As a reader, my favorite way of losing myself is by investing myself in a storyline that falters in its security. I love the feeling of being knocked off-kilter, unsure of what’s to be trusted. This often coincides with the methods of communication getting scrambled in some way. Maybe the narrator changes the way they’re speaking and that alters my relationship to how literally I’m supposed to take their words. Maybe a certain expectation had been set as to the type of story I was being told, and it becomes clear that the story is shifting its course. Maybe reality appears to unhinge and allow in more possible varieties of event than had previously been expected.

I become engrossed in figuring out some new version of logic and regaining my equilibrium. Some fiction does you the service of providing answers, some allows you room to interpret, and some stays open until the very end, lingering in uncertainty.  Whether I’ve worked my way out of the maze or not by the end, it is these disorienting texts that interest me the most. Below are six titles that have done just this for me.

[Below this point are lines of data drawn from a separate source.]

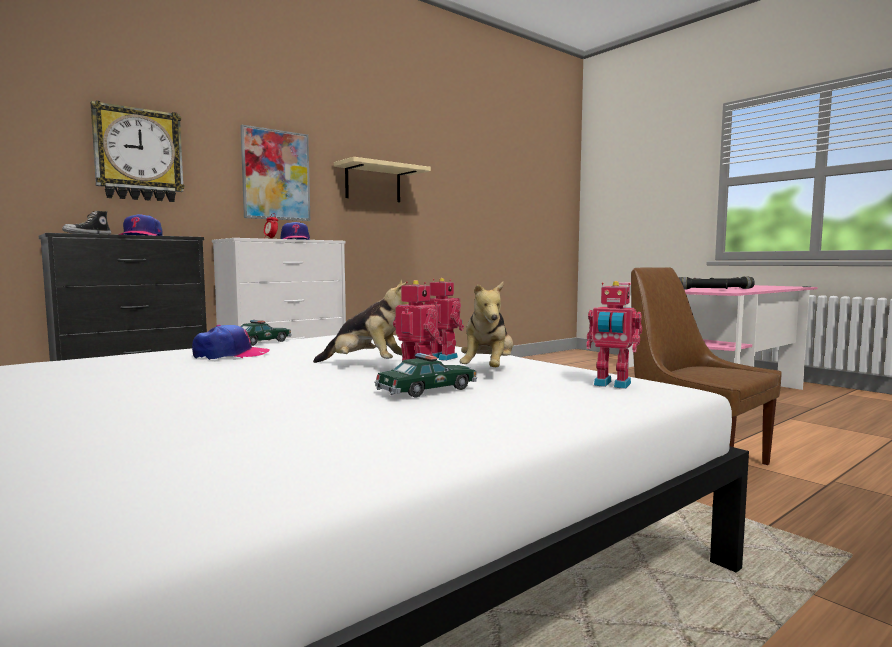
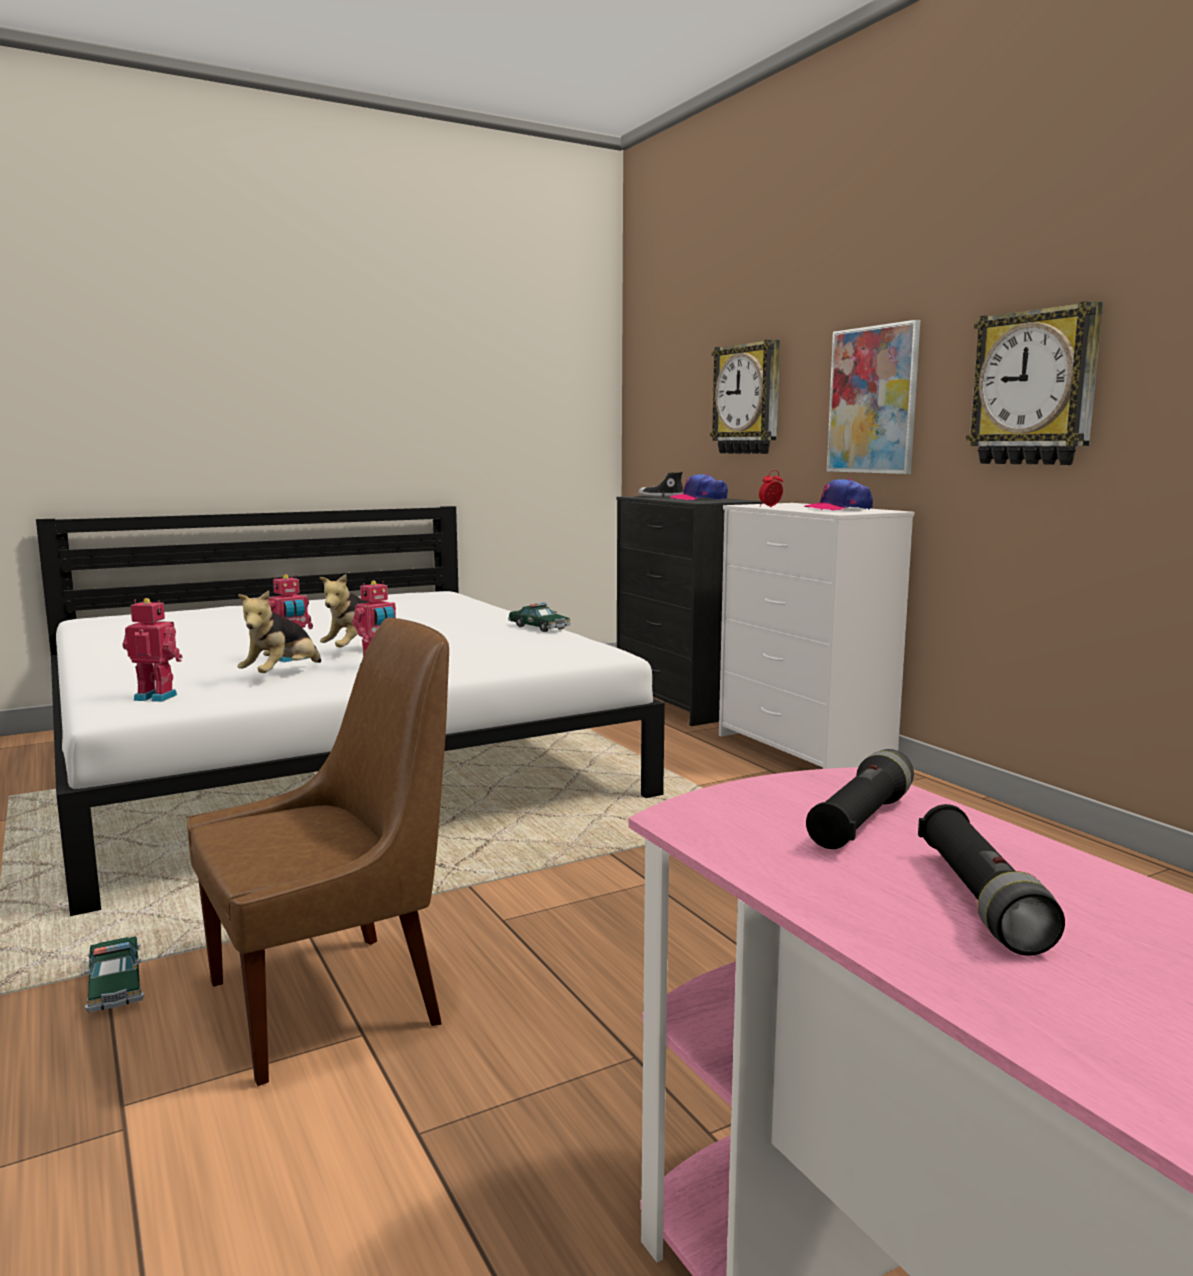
camera: 100 degrees right, 5 degrees up
(230, 355) = (460, 625): cap -> none
(373, 183) = (1035, 388): beige shelf -> wall clock
(427, 390) = (230, 658): toy car -> toy car (115, 986)
(488, 371) = (282, 675): plush toy -> plush toy turned 90 degrees counterclockwise
(611, 385) = (157, 697): toy robot -> toy robot turned 60 degrees clockwise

Elena Ferrante, Troubling Love

Everyone loves the Neapolitan Quartet, and for good reason, but my favorite of Ferrante’s books is Troubling Love, a disgusting ride in a broken down elevator of a book, opening onto different hallucinatory floors. The viscera of this book had me longing for a grosser literature that didn’t ignore the body in the way it usually does. The narrator, Delia, is unsure of her memories in a way that feels familiar and dangerous. Her mother is not who Delia thought she was and these revelations have both Delia and the reader wondering who to trust. Every scene feels like it might be a dream, and, the reader is forced to proceed with a tentative faith, testing possibilities and reconciling that all of the truths might exist at once.